*** EXTRACT ***

Medical experimentation on American children, then and now
During the Cold War, American scientists, pharmaceutical companies, and the U.S. military engaged in medical experimentation on children in the U.S.
Allen Hornblum, author of the book, Against their Will: The Secret History of Medical Experimentation on Children in Cold War America, joins VOR’s Jamila Bey to discuss how children became human research subjects in terrifying experiments. Some were used to test vaccines, doused with ringworm, subjected to electric shock, given lobotomies, fed radioactive isotopes and exposed to chemical warfare agents.
The conversation also includes two men who were experimented upon as minors. Austin LaRocque was institutionalized in the early 1950’s in Massachusetts because he was deemed “feeble minded,” and as such, was abandoned to the facility.
Austin was worked as a field hand and a mailman on the premises, and after some years was fed oatmeal served with radioactive milk and observed over a three month period. The truth of what happened to him wasn’t revealed until a reporter unearthed the story decades later.

*** MATERIAL PROVIDED ***

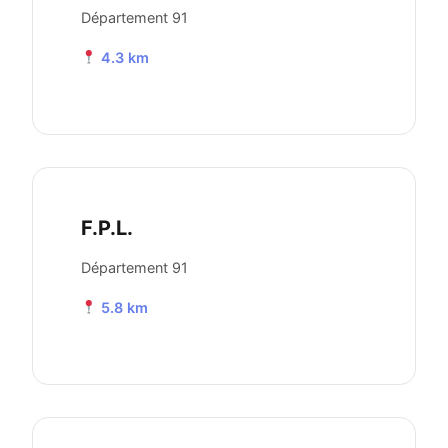
Département 91
4.3 km
F.P.L.
Département 91
5.8 km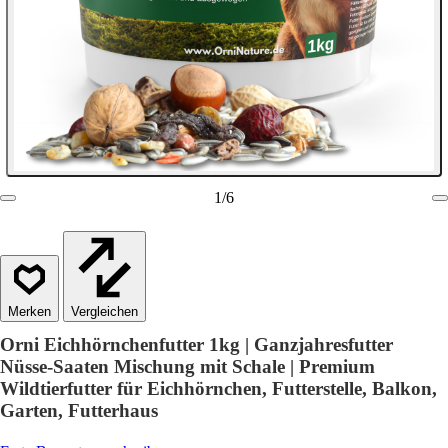
1
/
6
Vergleichen
Orni Eichhörnchenfutter 1kg | Ganzjahresfutter
Nüsse-Saaten Mischung mit Schale | Premium
Wildtierfutter für Eichhörnchen, Futterstelle, Balkon,
Garten, Futterhaus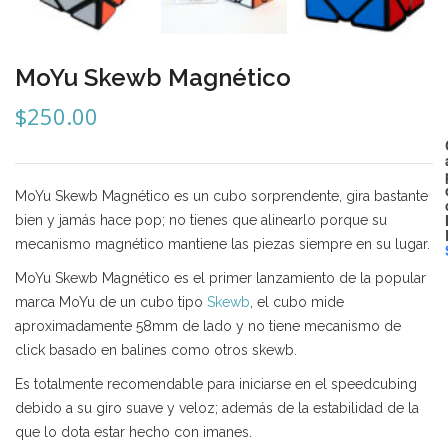
Mozhi
Ninja
MoYu Skewb Magnético
Okamoto
$
250.00
QJ
Quick Finger
MoYu Skewb Magnético es un cubo sorprendente, gira bastante
Very Puzzle
bien y jamás hace pop; no tienes que alinearlo porque su
mecanismo magnético mantiene las piezas siempre en su lugar.
Cyclone Boy’s
MoYu Skewb Magnético es el primer lanzamiento de la popular
Gan’s
marca MoYu de un cubo tipo
Skewb
, el cubo mide
aproximadamente 58mm de lado y no tiene mecanismo de
GuoGuan
click basado en balines como otros skewb.
LanLan
Es totalmente recomendable para iniciarse en el speedcubing
Meffert’s
debido a su giro suave y veloz; además de la estabilidad de la
que lo dota estar hecho con imanes.
MoFangJiaoShi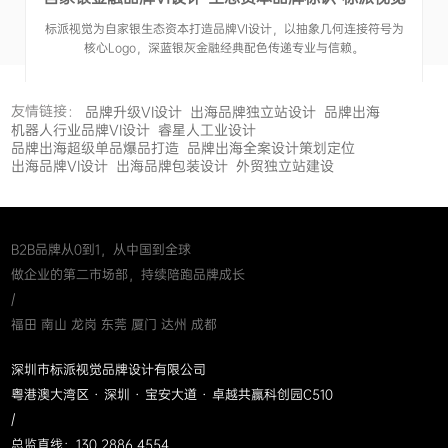
标派视觉为自家银生态资本打造品牌VI设计，以抽象几何连接符号为
核心Logo，深蓝银灰金融经典配色传递专业与信赖。
友情链接：
品牌升级VI设计
出海品牌独立站设计
品牌出海
机器人行业品牌VI设计
睿星人工业设计
品牌出海超级单品爆品打造
品牌出海全案设计策划定位
出海品牌VI设计
出海品牌包装设计
外贸独立站建设
B2B品牌从0到1，从中国到全球
做企业的第二市场部，持续陪跑品牌成长
/
福田 南山 龙岗 东莞 厦门 达州 成都
深圳市标派视觉品牌设计有限公司
粤港澳大湾区 · 深圳 · 宝安大道 · 卓越共赢科创园C510
/
总监直线：130 2886 4554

***

• [TASK LIST]:
**a.** Decide whether each statement agrees with the article on medical experimentation on children, answering yes or no and quoting the deciding words: (i) Austin LaRocque was institutionalized in Massachusetts; (ii) Austin LaRocque was observed over a six-month period; (iii) a reporter eventually uncovered what happened to Austin.
**b.** List every treatment given to children in the sentence of the article on medical experimentation on children that begins "Some were used".
**c.** Carry the article on medical experimentation on children forward from its final sentence.
This material is separate from the article on medical experimentation on children.

• [YOUR WRITTEN ANSWERS]:
**a.**
(i) Yes: "Austin LaRocque was institutionalized in the early 1950’s in Massachusetts"
(ii) No: "observed over a three month period"
(iii) Yes: "The truth of what happened to him wasn’t revealed until a reporter unearthed the story decades later."

**b.**
- used to test vaccines
- doused with ringworm
- subjected to electric shock
- given lobotomies
- fed radioactive isotopes
- exposed to chemical warfare agents

**c.**
Ted Chabasinski was born to a mother with mental problems, and was institutionalized and subjected to sexual abuse as a boy of just six. He was forced to undergo electric shock therapy, and has campaigned against the procedure for most of his life. Chabasinski earned a law degree and managed to advance a ballot initiative to ban shock therapy in Berkeley, California.
Chabasinski and Hornblum express concern that even today children are subjected to unethical medical experimentation in the US. Because these children are poor and without power or advocates, their stories may be harder to tell.